Pekanbaru (Inmas), Bertempat di
Masjid Iklhas Beramal Kantor Kementerian Kota Pekanbaru Kasi PHU H. Suhardi
Hs., S.Ag, MA menyampaikan kultum tentang Kisah Seorang Lumpuh di Pinggir Jalan .
Selasa(23/02/2021)
Suatu ketika Sayyidina Ibrahim
Ibnu Adham berjalan-jalan ke pasar. Saat dia mengelilingi dan berjalan di
seputaran pasar, dia menemukan seorang lelaki yang duduk dipinggir jalan sedang
menunggu uluran tangan para dermawan. Lelaki itu lumpuh, tangannya pontong
keduanya, matanya buta, tubuhnya penuh dengan penyakit Levra sambil duduk
dipinggir jalan lewat Sayyidina Ibrahim Ibnu Adham, lalu kemudian Ibrahim Ibnu
Adham, memasukkan kemulutnya makanan.Â
Lalu sang lelaki tadi dengan lantang dan bersemangat mengucapkan
kalimat Alhamdulillahirabbil'alamin
ya... Rabb.
Lalu kemudian, Sayyidina Ibrahim
Ibnu Adham terkejut dengan ucapan sang lelaki. Kemudian dia berpikir dan
bertanya-tanya di dalam hatinya dan bertanya, apa yang membuat dia begitu
kencang suaranya mengucapkan kalimat Alhamdulillah..., sementara dia dalam
keadaan lumpuh kaki terpotong, tangan pontong, mata buta dan punya penyakit
levra dan tak bisa apa -apa lagi. Semua orang jijik dan tak mau mendekat.

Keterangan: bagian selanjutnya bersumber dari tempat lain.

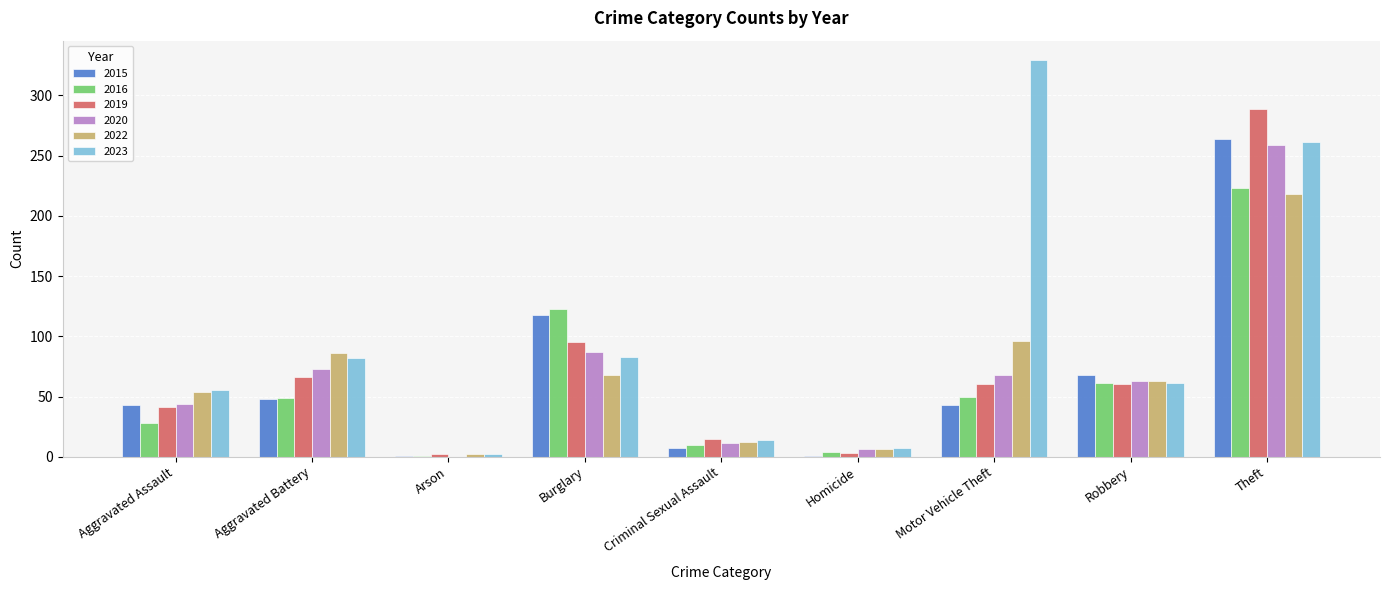

What is the sum of all 2015 values?

593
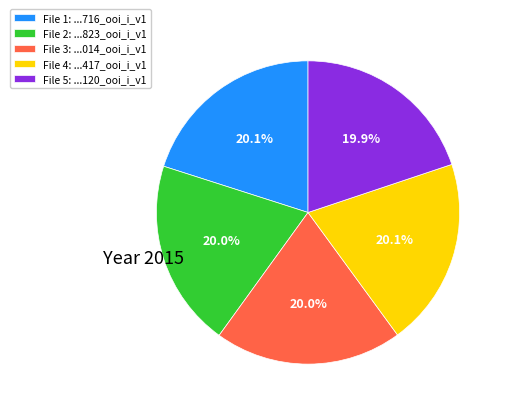

To the nearest percent, what is the average slice percentage?

20%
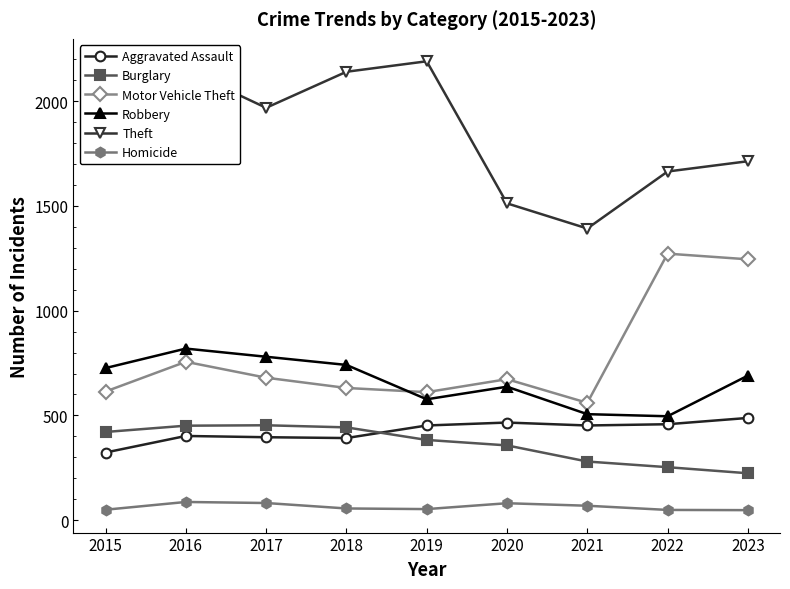

What is the minimum value shown in the chart?

48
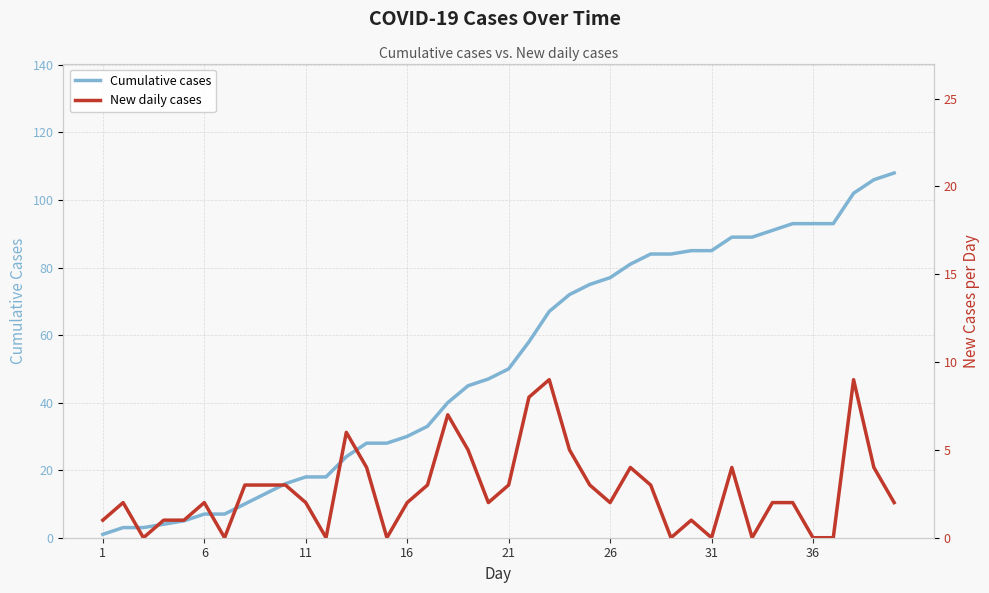

True or false: Cumulative cases has a value of 77 at 26.

True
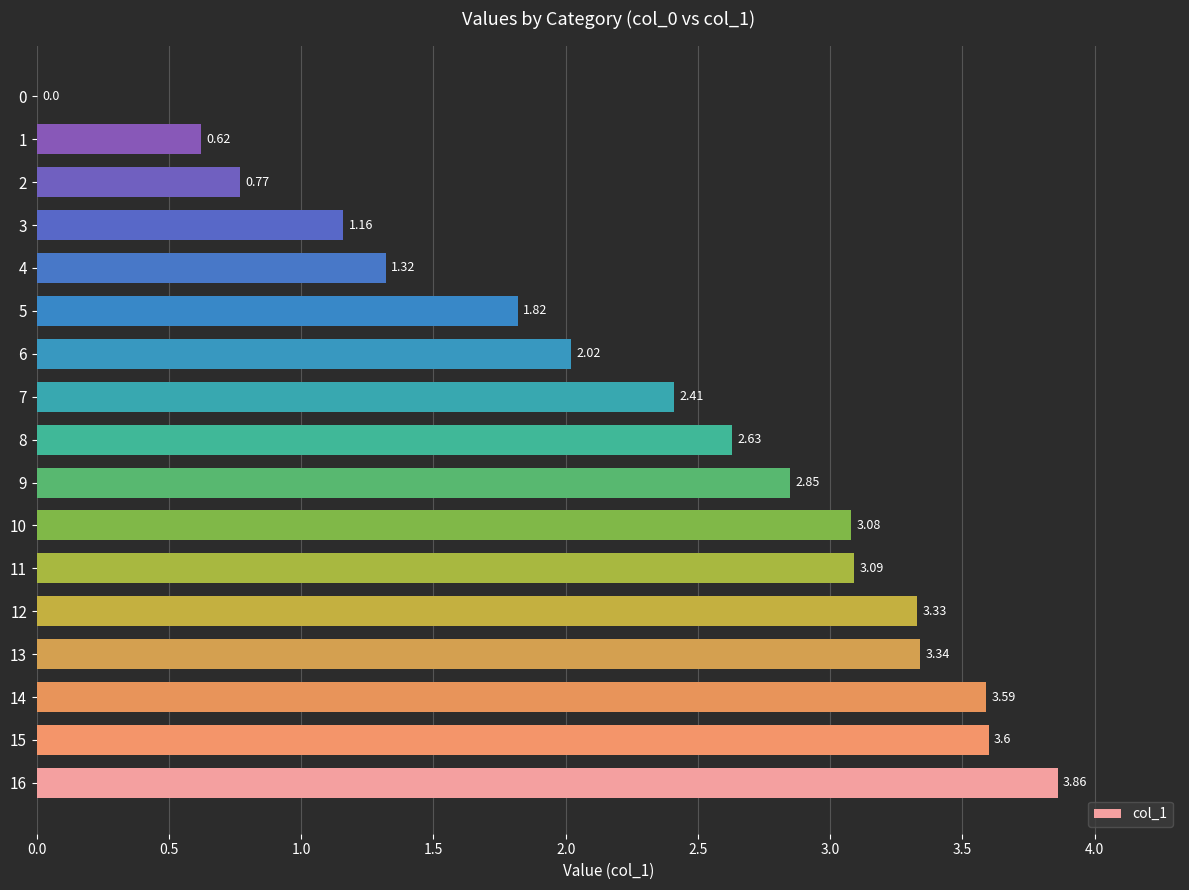

What is the sum of the values at 14 and 12?

6.9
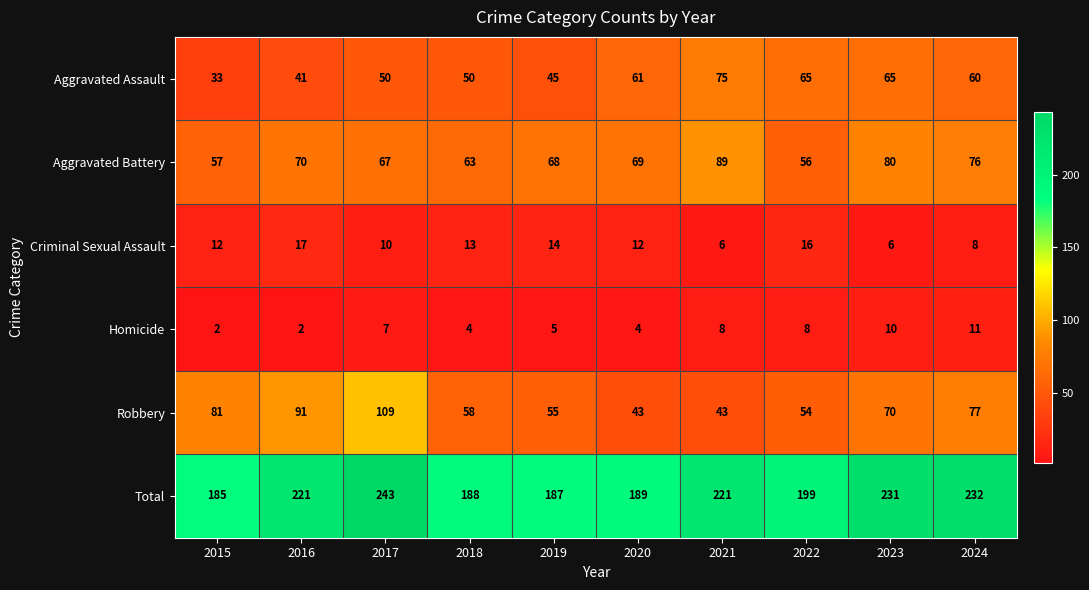

Is it true that Aggravated Assault equals 60 at 2024?

True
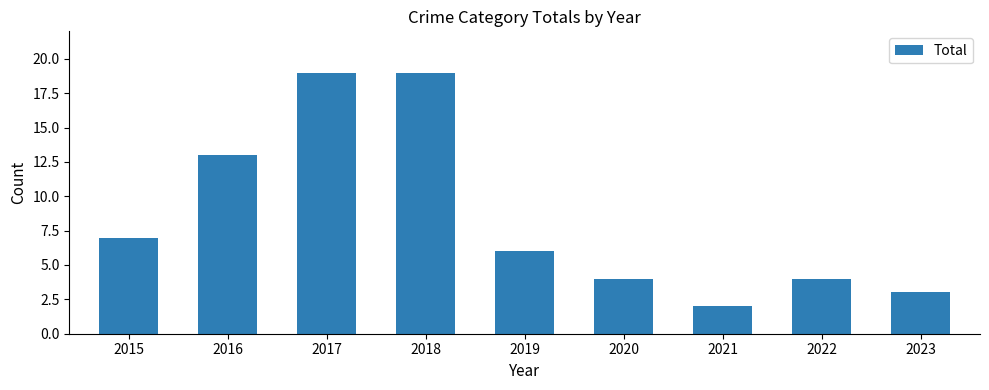

How many data points are less than 6?

4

Lalu kemudian Ibrahim Ibnu Adham
menanyakan langsung kepada sang lelaki itu. Kenapa begitu kuatnya engkau
mengucapkan Alhamdulillah.... Sang lelaki menjawab, kenapa tidak... aku
mengucapkan Alhamdulillah... Karena, begitu besarnya yang aku rasakan nikmat
yang luar biasa, disaat tuan memasukkan makanan ke mulut-ku.
Kemudian Ibrahim mendekat kepada
lelaki itu, Ibrahim mengucapkan salam Assalamualaikum,lalu sang lelaki menjawab
salam Ibrahim. Wa'alaikumussalamu'alaika ya Ibrahim. Ibrahim kaget, karena
menjawab salam Ibrahim dengan menyebut namanya.Â
Lalu Ibrahim bertanya. min aina
ta'rifini Dari mana engkau tau dan kenal dengan-ku, kita tak pernah berjumpa
dan engkau tak bisa melihat, kata Ibrahim.
Sang lelaki itu menjawab,
maajahiltu syaik mundup'araftullah, kata lelaki tadi, tidak ada yang tidak aku
kenali, semenjak aku kenal dengan Allah.
Ternyata, ketika seseorang sudah
kenal dengan Allah, tidak ada sesuatu-pun penghalang untuk mengenal yang lain.
Masya Allah....
Kemudian Ibrahim Ibnu Adham
melanjutkan bertanya kepada lelaki buta tadi, engkau lumpuh, buta, tangan
pontong dan tak punya rumah?, apa nikmat besar yang engkau syukuri yang engkau
maksud?, tanya Ibrahim....
Lalu kemudian sang lelaki itu
menjawab, karena Allah meninggalkan kepada-ku dua yang aku Syukuri. Apa itu kata
Ibrahim?
Dia menjawab, karena Allah
meninggalkan kepada ku dua perkara, yakni qalban syakiran walisanan dzakiran,
Allah tinggalkan kepada-ku Hati yang bersyukur kepada Allah Swt dan Lisan yang
berzikir kepada Allah Swt.
Apakah dua hal tersebut bukan
sesuatu yang besar ? Yang layak untuk aku syukuri ? Apakah ada kenikmatan yang
lebih besar dari pada itu ?
"Orang yang punya rumah
besar, punya mobil mewah, harta berlimpah, tapi dia tidak punya hati yang
bersyukur dan lidah yang berzikir'', apakah ada nikmat yang paling besar dari
pada itu?
Alhamdulillah... Kata lelaki itu,
masih ada nikmat yang paling besar di tinggalkan Allah kepada-ku....
Bersyukurlah sahabat walau pun
sesuatu yang kita kehendaki belum kita dapatkan, akan tetapi yang paling besar
adalah mensyukuri apa yang Allah sudah titipkan, kita jaga dan di manfaatkan.